It’s not called “The Big Change” for nothing.

When menopause strikes, changes come in many shapes and forms, both surprising — how our voices sound — to unsurprising, like how the ovaries work.

But new research has found the reproductive system goes through a surprising change that’s detrimental to women’s health in the long run.

Menopause is marked as the moment when the ovaries stop producing eggs for 12 consecutive months, prompting researchers to believe this meant the system just shut down completely.

Instead, a study published in Molecular Human Reproduction found that rather than retiring, the ovaries undergo a career change of sorts.

Looking at the ovaries of mice, the researchers found that as they aged, the reproductive glands became filled with immune cells that produced pro-inflammatory signals.

However, this could mean bad news for aging bodies, as low-grade chronic inflammation is linked to age-related diseases, as it damages tissue over time.

Even after they’ve stopped producing eggs, the ovaries don’t stop working and instead shift to take on the role of an immune-like inflammatory organ.

They also show increased production of various immune cells, and undergo “inflammaging,” or the long-term inflammation that develops with old age.

Inflammation is good for us — to a certain extent.

“In a healthy situation, your immune system fights off the infection, eliminates the cancer cells, and the job is done,” Dr.
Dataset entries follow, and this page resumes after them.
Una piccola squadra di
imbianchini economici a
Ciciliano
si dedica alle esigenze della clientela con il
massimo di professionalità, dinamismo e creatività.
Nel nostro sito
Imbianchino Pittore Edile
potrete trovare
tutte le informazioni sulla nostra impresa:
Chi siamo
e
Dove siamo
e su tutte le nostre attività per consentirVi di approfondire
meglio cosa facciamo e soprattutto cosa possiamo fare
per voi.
Brian Brown, director of the Icahn Genomics Institute at Mount Sinai in Manhattan, previously told The Post. “And then it shuts itself off.”

But unlike acute inflammation that develops over a cut, the persistent immune response can be an underlying factor in several age-related conditions like cardiovascular disease, Alzheimer’s, arthritis and type 2 diabetes.

Inflammaging also explains why cancer diagnoses drastically increase after the half-century mark, with 90% of cancers coming up after age 50.

White blood cells keep churning out cytokines, which leads to a constant state of inflammation, making it more difficult for the immune system to detect and attack cancer cells. 

And inflammation changes as we age.

“Particularly after the age of 40, our bodies have more difficulty dampening down the inflammation,” Brown said.

While the ovarian study was conducted on mice, which don’t mimic the human body, there’s a similar evolutionary history that can offer hints and evidence of what goes on.

The findings of the study are a breakthrough for post-reproductive women or those who have had their ovaries removed, however it also brings about questions for healthcare in aging women.

“These findings challenge the assumption that the post-reproductive ovary is inert, instead indicating that it acquires an immune identity with potential endocrine and paracrine influence on whole-body aging,” study lead Francesca Duncan said.